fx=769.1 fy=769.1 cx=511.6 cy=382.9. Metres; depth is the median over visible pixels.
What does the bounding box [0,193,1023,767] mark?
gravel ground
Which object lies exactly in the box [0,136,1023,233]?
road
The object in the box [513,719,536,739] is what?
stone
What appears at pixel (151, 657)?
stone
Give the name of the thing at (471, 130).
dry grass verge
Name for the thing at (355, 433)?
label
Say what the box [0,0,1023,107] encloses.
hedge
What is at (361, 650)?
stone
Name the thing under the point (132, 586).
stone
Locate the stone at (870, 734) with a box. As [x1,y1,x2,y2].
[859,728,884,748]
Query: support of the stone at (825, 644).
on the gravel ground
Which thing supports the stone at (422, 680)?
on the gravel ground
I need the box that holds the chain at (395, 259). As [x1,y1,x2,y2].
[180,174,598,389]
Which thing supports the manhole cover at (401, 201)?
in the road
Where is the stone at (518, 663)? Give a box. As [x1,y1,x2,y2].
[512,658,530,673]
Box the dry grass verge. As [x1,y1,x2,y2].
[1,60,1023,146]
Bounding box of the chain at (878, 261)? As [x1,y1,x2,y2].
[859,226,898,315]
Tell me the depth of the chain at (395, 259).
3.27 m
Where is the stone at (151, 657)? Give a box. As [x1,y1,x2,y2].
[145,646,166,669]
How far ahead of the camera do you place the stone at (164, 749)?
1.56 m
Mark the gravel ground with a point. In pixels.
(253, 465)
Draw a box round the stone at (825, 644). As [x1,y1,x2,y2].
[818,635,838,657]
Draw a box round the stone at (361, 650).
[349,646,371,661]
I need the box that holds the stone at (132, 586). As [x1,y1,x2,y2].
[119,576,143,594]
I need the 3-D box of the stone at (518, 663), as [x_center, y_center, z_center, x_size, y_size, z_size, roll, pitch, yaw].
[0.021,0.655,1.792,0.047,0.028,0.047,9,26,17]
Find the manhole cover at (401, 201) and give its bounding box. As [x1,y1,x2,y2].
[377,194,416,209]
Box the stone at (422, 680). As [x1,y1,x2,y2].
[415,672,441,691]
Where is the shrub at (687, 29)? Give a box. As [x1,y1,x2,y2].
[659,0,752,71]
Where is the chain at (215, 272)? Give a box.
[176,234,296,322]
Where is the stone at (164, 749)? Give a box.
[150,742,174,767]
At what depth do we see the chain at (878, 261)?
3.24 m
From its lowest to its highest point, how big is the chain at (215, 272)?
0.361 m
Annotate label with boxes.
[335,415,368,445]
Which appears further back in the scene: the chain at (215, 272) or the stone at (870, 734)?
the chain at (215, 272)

### Your assignment
Once more, write out the records in full, exactly as they appear.

### Response to this exercise
fx=769.1 fy=769.1 cx=511.6 cy=382.9. Metres; depth is the median over visible pixels.
What does the bounding box [0,193,1023,767] mark?
gravel ground
Which object lies exactly in the box [0,136,1023,233]?
road
The object in the box [513,719,536,739] is what?
stone
What appears at pixel (151, 657)?
stone
Give the name of the thing at (471, 130).
dry grass verge
Name for the thing at (355, 433)?
label
Say what the box [0,0,1023,107] encloses.
hedge
What is at (361, 650)?
stone
Name the thing under the point (132, 586).
stone
Locate the stone at (870, 734) with a box. As [x1,y1,x2,y2].
[859,728,884,748]
Query: support of the stone at (825, 644).
on the gravel ground
Which thing supports the stone at (422, 680)?
on the gravel ground
I need the box that holds the chain at (395, 259). As [x1,y1,x2,y2].
[180,174,598,389]
Which thing supports the manhole cover at (401, 201)?
in the road
Where is the stone at (518, 663)? Give a box. As [x1,y1,x2,y2].
[512,658,530,673]
Box the dry grass verge. As [x1,y1,x2,y2].
[1,60,1023,146]
Bounding box of the chain at (878, 261)? As [x1,y1,x2,y2].
[859,226,898,315]
Tell me the depth of the chain at (395, 259).
3.27 m
Where is the stone at (151, 657)? Give a box. As [x1,y1,x2,y2].
[145,646,166,669]
How far ahead of the camera do you place the stone at (164, 749)?
1.56 m
Mark the gravel ground with a point. In pixels.
(253, 465)
Draw a box round the stone at (825, 644). As [x1,y1,x2,y2].
[818,635,838,657]
Draw a box round the stone at (361, 650).
[349,646,371,661]
I need the box that holds the stone at (132, 586). As [x1,y1,x2,y2].
[119,576,143,594]
I need the 3-D box of the stone at (518, 663), as [x_center, y_center, z_center, x_size, y_size, z_size, roll, pitch, yaw].
[0.021,0.655,1.792,0.047,0.028,0.047,9,26,17]
Find the manhole cover at (401, 201) and give its bounding box. As [x1,y1,x2,y2].
[377,194,416,209]
Box the stone at (422, 680). As [x1,y1,x2,y2].
[415,672,441,691]
Where is the shrub at (687, 29)? Give a box. As [x1,y1,x2,y2].
[659,0,752,71]
Where is the chain at (215, 272)? Give a box.
[176,234,296,322]
Where is the stone at (164, 749)? Give a box.
[150,742,174,767]
At what depth do we see the chain at (878, 261)?
3.24 m
From its lowest to its highest point, how big is the chain at (215, 272)?
0.361 m
Annotate label with boxes.
[335,415,368,445]
Which appears further back in the scene: the chain at (215, 272) or the stone at (870, 734)?
the chain at (215, 272)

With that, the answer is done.